→ **Exercise instructions**
Copy the data below word for word, leaving out the pictures.

→ **Data extracts**
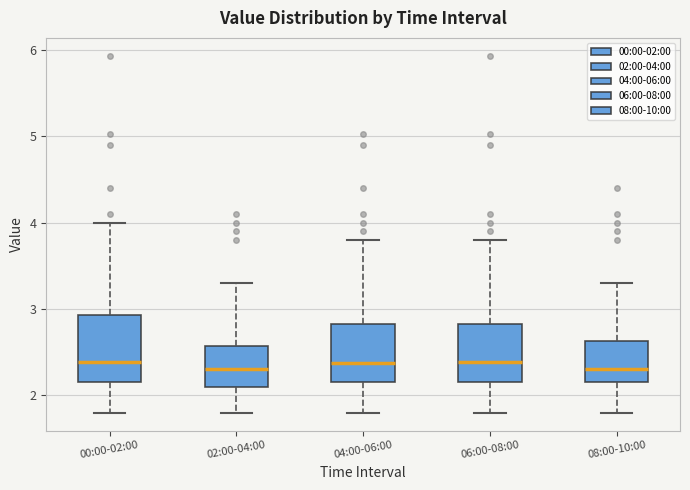

Where does the lower whisker of the box for 06:00-08:00 end on the y-axis? The values are not printed on the chart, so give them approximately, as read against the axis.

1.8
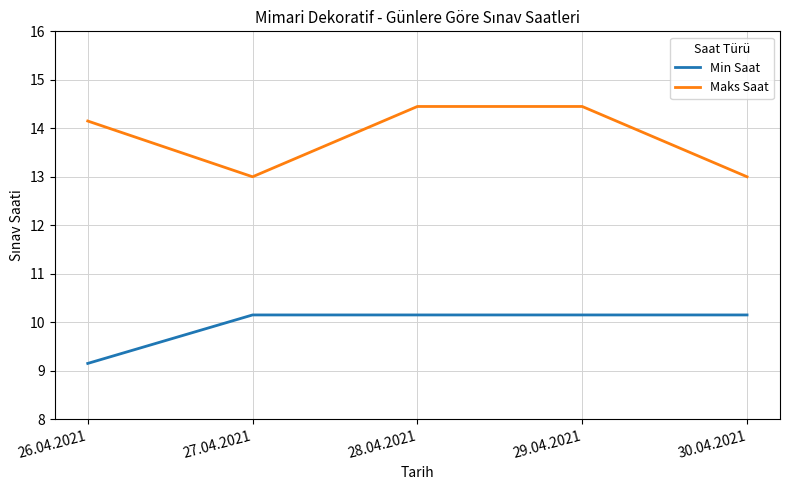

Is this an area chart (filled region under the line)?

No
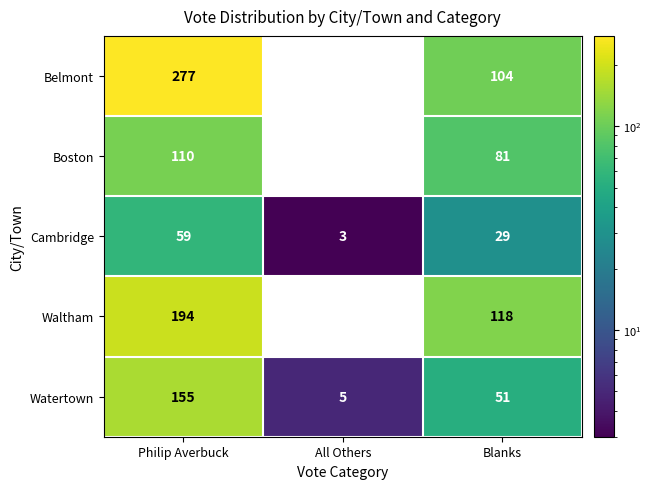

Reading left to right, extract all data points from this chart.

Belmont: 277	0	104
Boston: 110	0	81
Cambridge: 59	3	29
Waltham: 194	0	118
Watertown: 155	5	51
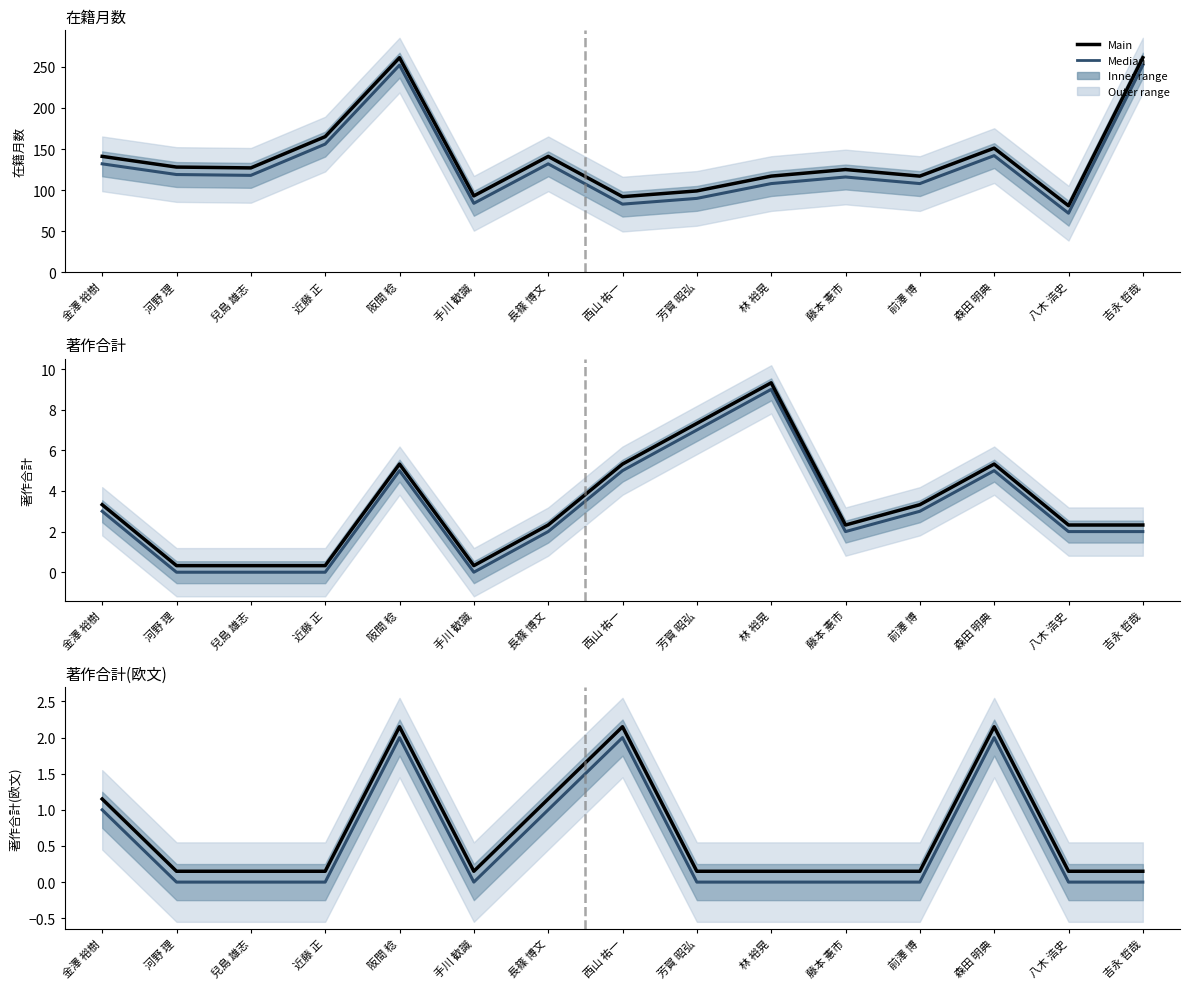

Reading left to right, list all the values displayed in this chart.

在籍月数 (median): 132.0	119.0	118.0	156.0	252.0	84.0	132.0	83.0	90.0	108.0	116.0	108.0	142.0	72.0	252.0
在籍月数 (main): 141.1	128.1	127.1	165.1	261.1	93.1	141.1	92.1	99.1	117.1	125.1	117.1	151.1	81.1	261.1
著作合計 (median): 3.0	0.0	0.0	0.0	5.0	0.0	2.0	5.0	7.0	9.0	2.0	3.0	5.0	2.0	2.0
著作合計 (main): 3.3	0.3	0.3	0.3	5.3	0.3	2.3	5.3	7.3	9.3	2.3	3.3	5.3	2.3	2.3
著作合計(欧文) (median): 1.0	0.0	0.0	0.0	2.0	0.0	1.0	2.0	0.0	0.0	0.0	0.0	2.0	0.0	0.0
著作合計(欧文) (main): 1.1	0.1	0.1	0.1	2.1	0.1	1.1	2.1	0.1	0.1	0.1	0.1	2.1	0.1	0.1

→ **Answer to the exercise**
Where does the lower whisker of the box for 06:00-08:00 end on the y-axis? The values are not printed on the chart, so give them approximately, as read against the axis.

1.8

Is this an area chart (filled region under the line)?

No

Reading left to right, extract all data points from this chart.

Belmont: 277	0	104
Boston: 110	0	81
Cambridge: 59	3	29
Waltham: 194	0	118
Watertown: 155	5	51

Reading left to right, list all the values displayed in this chart.

在籍月数 (median): 132.0	119.0	118.0	156.0	252.0	84.0	132.0	83.0	90.0	108.0	116.0	108.0	142.0	72.0	252.0
在籍月数 (main): 141.1	128.1	127.1	165.1	261.1	93.1	141.1	92.1	99.1	117.1	125.1	117.1	151.1	81.1	261.1
著作合計 (median): 3.0	0.0	0.0	0.0	5.0	0.0	2.0	5.0	7.0	9.0	2.0	3.0	5.0	2.0	2.0
著作合計 (main): 3.3	0.3	0.3	0.3	5.3	0.3	2.3	5.3	7.3	9.3	2.3	3.3	5.3	2.3	2.3
著作合計(欧文) (median): 1.0	0.0	0.0	0.0	2.0	0.0	1.0	2.0	0.0	0.0	0.0	0.0	2.0	0.0	0.0
著作合計(欧文) (main): 1.1	0.1	0.1	0.1	2.1	0.1	1.1	2.1	0.1	0.1	0.1	0.1	2.1	0.1	0.1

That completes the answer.